Die Mannschaft der Stunde in der Liga ist zweifellos die SG Ballweiler-Wecklingen-Wolfersheim. Mit sieben Siegen in Folge hat sich die Elf auch mit Schützenhilfe von Habach auf den zweiten Platz vorschieben können. Jetzt gilt es beim FC Freisen (Anstoß: Sonntag, 15 Uhr) den Aufwärtstrend fortzusetzen. Demgegenüber wartet Schlusslicht FSV Jägersburg II sehnsüchtig auf ein Erfolgserlebnis. Die Mannschaft von Trainer Peter Eiden verpasste am Sonntag nur knapp zumindest den ersten Punktgewinn.

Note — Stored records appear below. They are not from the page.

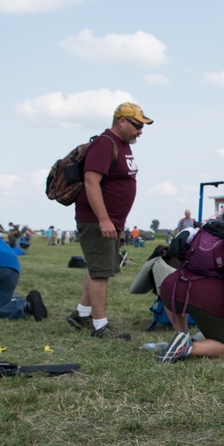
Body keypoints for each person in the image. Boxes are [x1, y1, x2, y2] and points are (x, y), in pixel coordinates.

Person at [66, 101, 152, 340]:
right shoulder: (105, 144)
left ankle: (81, 314)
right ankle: (99, 325)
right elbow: (91, 182)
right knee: (100, 273)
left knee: (98, 268)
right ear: (121, 121)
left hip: (112, 221)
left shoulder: (122, 145)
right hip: (96, 221)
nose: (140, 131)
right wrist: (103, 220)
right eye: (136, 125)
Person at [156, 219, 224, 361]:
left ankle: (181, 335)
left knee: (176, 297)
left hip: (170, 288)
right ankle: (187, 347)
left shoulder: (201, 239)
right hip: (206, 298)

Beim Tabellenvierten SG Marpingen-Urexweiler (Anstoß: Sonntag, 15 Uhr) hängen die Trauben wieder hoch. In den beiden übrigen Begegnungen muss Spitzenreiter SV Bliesmengen-Bolchen zum SV Merchweiler (Anstoß: Sonntag, 15.30 Uhr) und der SV Schwarzenbach hat seine Aufgabe in Saubach (Anstoß: Sonntag, 15 Uhr) zu lösen.



Am Donnerstag bestritten die Schwarzenbacher bereits ein Nachholspiel beim SV Habach. Die Teams trennten sich 2:2 (1:1). Die Gäste aus Schwarzenbach kamen besser in die Partie. Christian Zech (14.) markierte für sie die Führung, die Sebastian Dynus (41.) zum Halbzeitstand ausglich. In der fairen Begegnung wurden die Hausherren nach dem Wechsel stärker und kamen durch Sven Schiller (73.) zur Führung. Schwarzenbach blieb in der Folge vor allem durch Standards gefährlich. Kapitän Nils Schales (78.) gelang nach einer Ecke der Treffer zum Endstand und der leistungsgerechten Punkteteilung. Schwarzenbach kletterte damit auf den zwölften Platz.